Because it’s not the role of universities and Computer Science departments to teach a vocation or trade to their (freshmen) students. They’re supposed to teach basic programming concepts and good programming techniques. The best way to do this is starting with a good teaching language. A good teaching language is small and simple and clean, and it gets out of the way of the student so that they can focus their attention on what’s most important, NOT on the peculiarities and quirks of the programming language. See An Open Letter to All Universities.

If after they’ve learned how to program the right way, they wish to pick up industrial languages like JavaScript and C++, they have a solid grounding to do so. This philosophy has been followed by universities and Computer Science departments for decades…until recently. MIT, in particular, is well-known for having taught Scheme — with SICP — to freshmen since the early 199os. Alas, even they’ve been corrupted by this misguided vocational attitude.

ECMAScript may have improved a great deal but it is still far from being a good teaching language. And it is still far from being a good programming language in general.

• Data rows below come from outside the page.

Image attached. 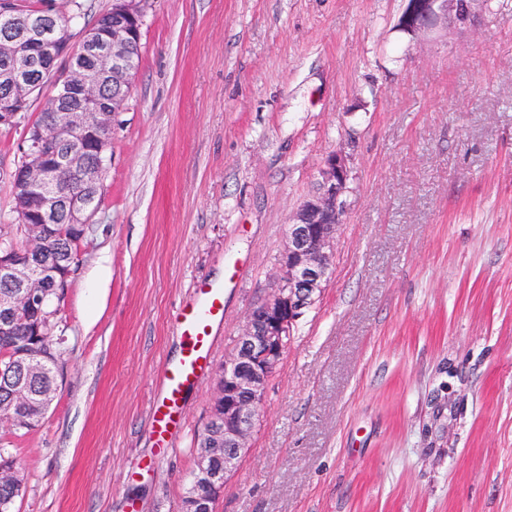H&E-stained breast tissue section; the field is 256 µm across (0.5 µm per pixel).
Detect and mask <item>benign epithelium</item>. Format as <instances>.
Wrapping results in <instances>:
<instances>
[{
    "instance_id": "7a95c632",
    "label": "benign epithelium",
    "mask_w": 512,
    "mask_h": 512,
    "mask_svg": "<svg viewBox=\"0 0 512 512\" xmlns=\"http://www.w3.org/2000/svg\"><path fill=\"white\" fill-rule=\"evenodd\" d=\"M484 0H405L398 29L413 39L439 27L472 28ZM146 0H112V24L106 33L86 32L79 48L71 50L68 27L54 15L27 21L22 37L0 39V58L9 63L3 79L22 83L37 55L51 64L66 58L52 74L54 94L45 103L47 117L26 125L25 163L11 173L15 208L22 223L33 222L25 236L27 254L41 256L55 235L59 217L73 226H89L94 201L103 187V168L91 162L104 156L112 143V120L118 112L117 92L131 88L137 68L127 49L141 44ZM112 84V103L99 97L103 83ZM350 166L347 156L334 151L319 170L316 192L303 201L288 225L278 260L276 288L250 311L234 352L224 361L222 381L212 401L223 411L222 421L207 424L212 441L197 453L199 485L188 512H213L227 476L248 450V442L263 405L269 378L279 366L288 338L305 310L326 287L332 273L334 243L343 223ZM0 277L12 291L0 295V309L31 313L43 302L42 290L58 280V272L13 258V249L0 247ZM57 388L33 392L19 378L11 388L15 405L52 403ZM224 461V473L213 469Z\"/></svg>"
}]
</instances>
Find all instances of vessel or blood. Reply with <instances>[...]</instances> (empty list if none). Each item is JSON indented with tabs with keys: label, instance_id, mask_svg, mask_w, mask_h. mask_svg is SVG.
<instances>
[{
	"label": "vessel or blood",
	"instance_id": "1",
	"mask_svg": "<svg viewBox=\"0 0 512 512\" xmlns=\"http://www.w3.org/2000/svg\"><path fill=\"white\" fill-rule=\"evenodd\" d=\"M224 318V289L218 285L197 288L195 298L177 317L181 355L163 366L161 394L150 411L159 440H167L181 426V411L188 390L202 385L211 371L213 328Z\"/></svg>",
	"mask_w": 512,
	"mask_h": 512
}]
</instances>
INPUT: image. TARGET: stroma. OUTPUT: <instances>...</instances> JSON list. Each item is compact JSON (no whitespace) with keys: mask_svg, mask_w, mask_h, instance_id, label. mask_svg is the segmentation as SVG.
I'll return each instance as SVG.
<instances>
[{"mask_svg":"<svg viewBox=\"0 0 512 512\" xmlns=\"http://www.w3.org/2000/svg\"><path fill=\"white\" fill-rule=\"evenodd\" d=\"M414 40L404 0H150L104 196L53 318L57 395L0 427L15 512H180L215 378L158 457L176 317L224 274L213 365L286 227L349 159L332 276L293 329L214 512H512V0ZM72 44L112 0H53ZM22 128L0 129V226Z\"/></svg>","mask_w":512,"mask_h":512,"instance_id":"stroma-1","label":"stroma"}]
</instances>
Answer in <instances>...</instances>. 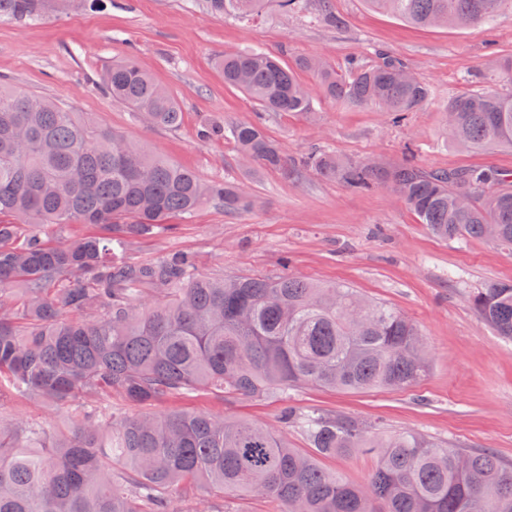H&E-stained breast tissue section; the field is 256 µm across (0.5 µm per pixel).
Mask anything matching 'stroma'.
Wrapping results in <instances>:
<instances>
[{
	"mask_svg": "<svg viewBox=\"0 0 512 512\" xmlns=\"http://www.w3.org/2000/svg\"><path fill=\"white\" fill-rule=\"evenodd\" d=\"M330 7L338 25L321 20L319 0H307L305 10L288 16L269 0L255 23L206 13L192 0H103L44 22L0 24V86L88 113L203 181L236 184L253 201L245 212L207 204L191 217L172 218L167 230L131 240L122 252L126 261L184 251L211 275L290 272L344 283L396 308L428 344L429 370L410 391L302 386L284 398L193 393L154 403V411H205L275 427L291 404L378 422L388 431L410 430L455 448H488L512 461V341L496 336L468 303L484 284L512 281V251L491 240L437 238L387 189L355 192L309 171L286 181L248 170L232 141L199 138L210 123L251 122L293 157L324 145L350 159L394 166L411 147L427 170L512 172L510 150L450 147L442 112L449 98L468 91H512L497 70L499 60L512 57V13L477 26L415 28L365 0H330ZM254 48L286 64L320 56L341 71L350 58L371 62L381 50L402 59L430 86L433 99L399 122L378 107L346 106L320 95L311 116L265 112L225 86L217 65L224 54ZM125 58L178 102L177 128L153 126L99 90L102 71Z\"/></svg>",
	"mask_w": 512,
	"mask_h": 512,
	"instance_id": "stroma-1",
	"label": "stroma"
}]
</instances>
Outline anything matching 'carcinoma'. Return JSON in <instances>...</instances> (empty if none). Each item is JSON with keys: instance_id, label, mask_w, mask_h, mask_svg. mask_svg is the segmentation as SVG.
<instances>
[{"instance_id": "carcinoma-1", "label": "carcinoma", "mask_w": 512, "mask_h": 512, "mask_svg": "<svg viewBox=\"0 0 512 512\" xmlns=\"http://www.w3.org/2000/svg\"><path fill=\"white\" fill-rule=\"evenodd\" d=\"M268 0H196L235 19L263 15ZM418 27L493 20L512 0H367ZM56 0H0V21H40ZM224 83L268 112L314 111L313 92L353 107L377 105L400 121L430 99L391 55L340 73L300 56L284 66L246 50L218 62ZM315 78L300 84L298 72ZM100 88L151 124L180 125L175 99L132 61L113 64ZM448 143L474 152L512 149V93L466 92L444 105ZM249 168L296 180L305 171L367 191L386 186L442 239L486 237L512 249V173L492 167L425 170L412 149L395 166L313 148L295 162L258 123L212 124ZM206 203L251 207L231 183L194 172L103 128L82 112L0 86V398H40L56 408L82 399L76 427L0 418V512H192L174 498H271L281 512H512V462L486 448H451L411 431L385 432L349 416L285 407L310 455L272 427L202 411L126 415L112 397L147 406L190 392L282 395L329 390H411L429 361L417 325L343 285L294 274L215 277L186 255L128 263L116 249ZM103 224L112 236L43 241L39 228ZM469 303L512 340V284L489 282ZM91 313L78 319L79 313ZM365 450L376 465L363 485L324 470L320 456Z\"/></svg>"}]
</instances>
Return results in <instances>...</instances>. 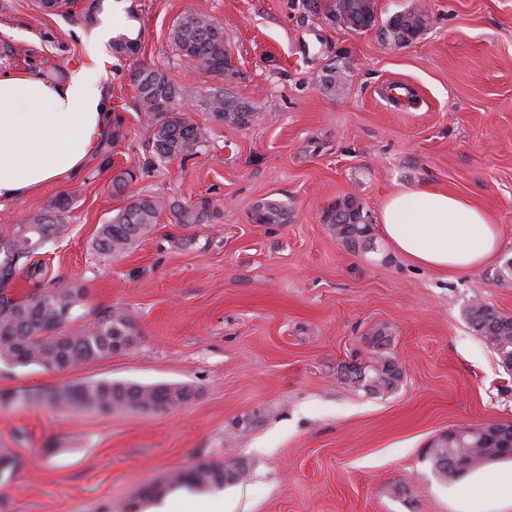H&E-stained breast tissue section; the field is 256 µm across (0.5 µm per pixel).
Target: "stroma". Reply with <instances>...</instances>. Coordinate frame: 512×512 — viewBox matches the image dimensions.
Returning a JSON list of instances; mask_svg holds the SVG:
<instances>
[{"label": "stroma", "instance_id": "35a3bbf8", "mask_svg": "<svg viewBox=\"0 0 512 512\" xmlns=\"http://www.w3.org/2000/svg\"><path fill=\"white\" fill-rule=\"evenodd\" d=\"M87 0L43 14L35 0H0V72L68 74L90 50L106 57L103 84L120 137L82 173L0 208V230L74 196L66 237L41 260L58 285L80 281L89 307L123 308L137 342L60 372L0 363V392L43 391L100 379L185 383L189 403L167 414L109 415L49 404L0 406V448L20 447L22 468L0 480V512H114L150 483L198 461L236 455L246 479L225 487L233 512H458L432 471L428 442L457 425L512 421V373L468 325L482 298L512 315V287L497 284L512 258V0H376L372 29L354 33L325 0ZM418 10L426 28L387 44L395 14ZM224 29L234 79L181 61L169 33L184 12ZM140 40L133 57L94 46L98 25ZM14 56H6V48ZM167 72L205 143L186 162L154 163L152 131L136 118L130 74ZM347 74L324 83L327 68ZM402 83L411 100L387 98ZM223 90L245 102L241 126L213 121ZM137 178L124 195L112 179ZM459 193L497 224L500 249L466 272L412 263L375 236L367 252L337 240L329 204L350 196L371 218L412 186ZM150 194L217 216L154 231L119 256L91 241L125 196ZM288 208L283 224L251 219L263 200ZM392 332L387 353L403 384L386 396L340 380L338 365L373 349L372 328ZM404 486L402 495L389 491Z\"/></svg>", "mask_w": 512, "mask_h": 512}]
</instances>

Opinions are very divided, of course, but it’s interesting to note that of all the dozens and dozens of tech articles I’ve published over the past three years, this one has become the most read by far…96,000 views and counting! It has really struck a nerve.

So it would seem that many, many people agree with me: JavaScript is a crap language. Much crappier than Java, Python, C++, PHP, etc.

I hope other schools are not as misguided as Stanford.